#### TASK DETAILS:
Return every line of the listing below that contains the word "Beden".

--- DATA SHOWN Enclosed Below ---

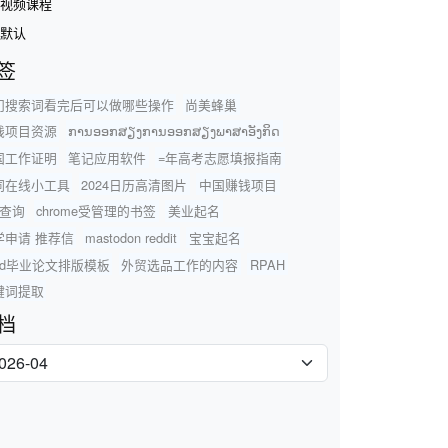
视频课程
默认
签
门搜索词看完后可以做哪些操作
尚美蜂巢
钱项目资源
ການອອກສຽງການອອກສຽງພາສາອັງກິດ
国工作证明
笔记应用软件
=年高考志愿填报指南
词在线小工具
2024日历高清图片
中国赚钱项目
o查询
chrome受管理的书签
美业起名
学申请 推荐信
mastodon reddit
宝宝起名
ord毕业论文排版模板
外贸选品工作的内容
RPAH
键词提取
档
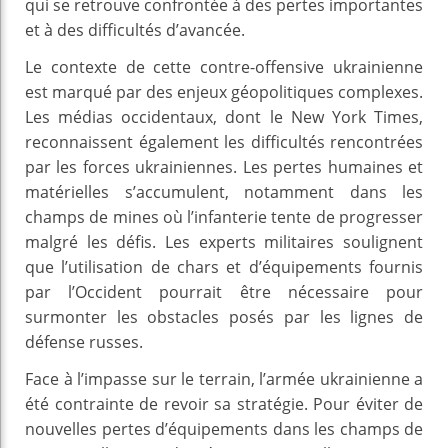
qui se retrouve confrontée à des pertes importantes
et à des difficultés d’avancée.
Le contexte de cette contre-offensive ukrainienne
est marqué par des enjeux géopolitiques complexes.
Les médias occidentaux, dont le New York Times,
reconnaissent également les difficultés rencontrées
par les forces ukrainiennes. Les pertes humaines et
matérielles s’accumulent, notamment dans les
champs de mines où l’infanterie tente de progresser
malgré les défis. Les experts militaires soulignent
que l’utilisation de chars et d’équipements fournis
par l’Occident pourrait être nécessaire pour
surmonter les obstacles posés par les lignes de
défense russes.
Face à l’impasse sur le terrain, l’armée ukrainienne a
été contrainte de revoir sa stratégie. Pour éviter de
nouvelles pertes d’équipements dans les champs de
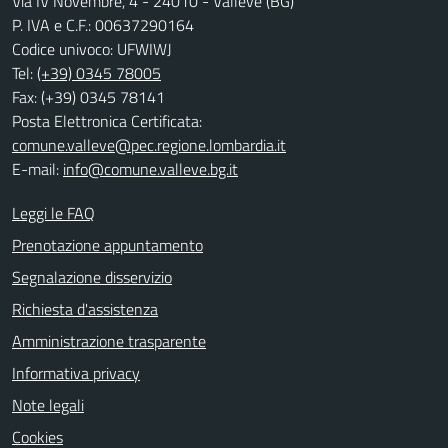
Via IV Novembre, 4 - 24010 - Valleve (BG)
P. IVA e C.F.: 00637290164
Codice univoco: UFWIWJ
Tel:
(+39) 0345 78005
Fax: (+39) 0345 78141
Posta Elettronica Certificata:
comune.valleve@pec.regione.lombardia.it
E-mail:
info@comune.valleve.bg.it
Leggi le FAQ
Prenotazione appuntamento
Segnalazione disservizio
Richiesta d'assistenza
Amministrazione trasparente
Informativa privacy
Note legali
Cookies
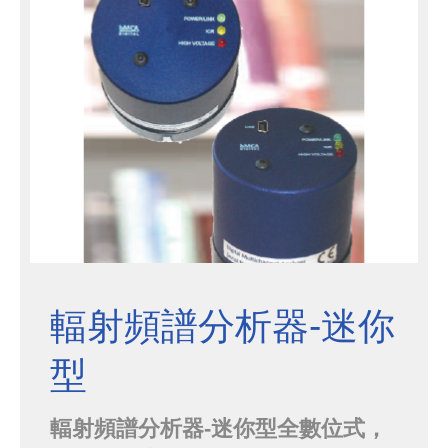
輻射頻譜分析器-迷你
型
輻射頻譜分析器-迷你型全數位式，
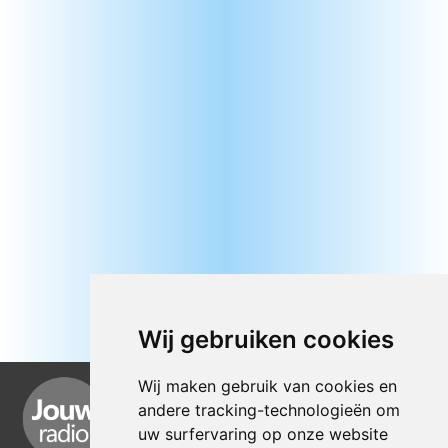
Wij gebruiken cookies
Wij maken gebruik van cookies en
andere tracking-technologieën om
uw surfervaring op onze website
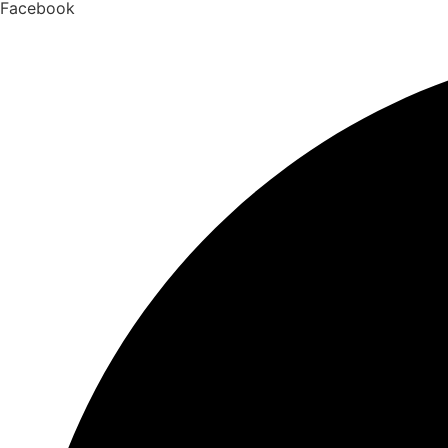
Facebook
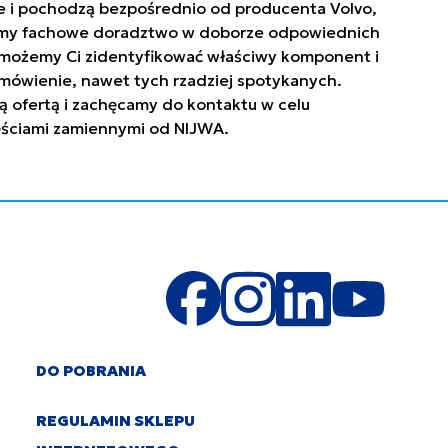
owe i pochodzą bezpośrednio od producenta Volvo,
niamy fachowe doradztwo w doborze odpowiednich
. Pomożemy Ci zidentyfikować właściwy komponent i
mówienie, nawet tych rzadziej spotykanych.
ą ofertą i zachęcamy do kontaktu w celu
zęściami zamiennymi od NIJWA.
DO POBRANIA
REGULAMIN SKLEPU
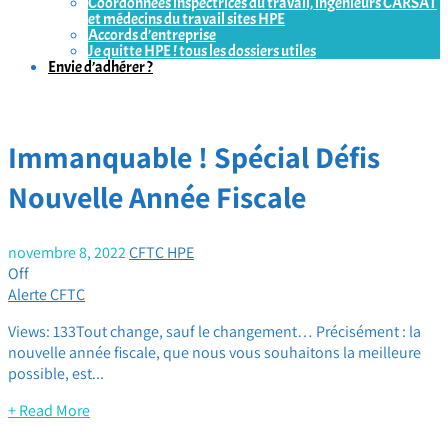
Coordonnées inspectrices du travail, ingénieurs CARSAT
et médecins du travail sites HPE
Accords d’entreprise
Je quitte HPE ! tous les dossiers utiles
Envie d’adhérer ?
Immanquable ! Spécial Défis
Nouvelle Année Fiscale
novembre 8, 2022
CFTC HPE
Off
Alerte CFTC
Views: 133Tout change, sauf le changement… Précisément : la
nouvelle année fiscale, que nous vous souhaitons la meilleure
possible, est...
+ Read More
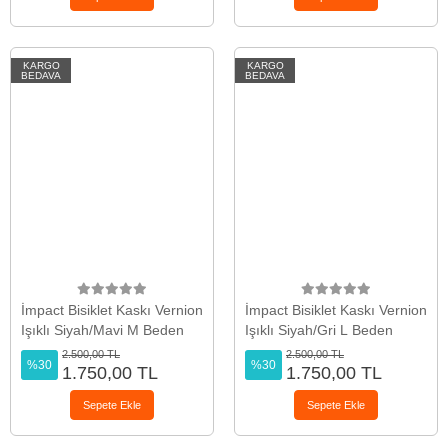
KARGO
KARGO
BEDAVA
BEDAVA
İmpact Bisiklet Kaskı Vernion
İmpact Bisiklet Kaskı Vernion
Işıklı Siyah/Mavi M Beden
Işıklı Siyah/Gri L Beden
2.500,00 TL
2.500,00 TL
%30
%30
1.750,00 TL
1.750,00 TL
Sepete Ekle
Sepete Ekle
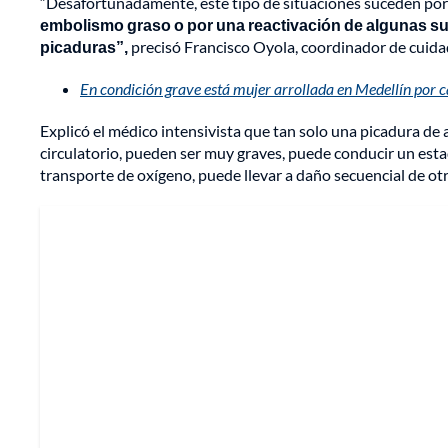
“Desafortunadamente, este tipo de situaciones suceden por
embolismo graso o por una reactivación de algunas s
picaduras”,
precisó Francisco Oyola, coordinador de cuidado
En condición grave está mujer arrollada en Medellín por 
Explicó el médico intensivista que tan solo una picadura de 
circulatorio, pueden ser muy graves, puede conducir un estado
transporte de oxígeno, puede llevar a daño secuencial de ot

--- End of Enclosed DATA SHOWN ---

#### SOLVED EXERCISE:
Işıklı Siyah/Mavi M Beden
Işıklı Siyah/Gri L Beden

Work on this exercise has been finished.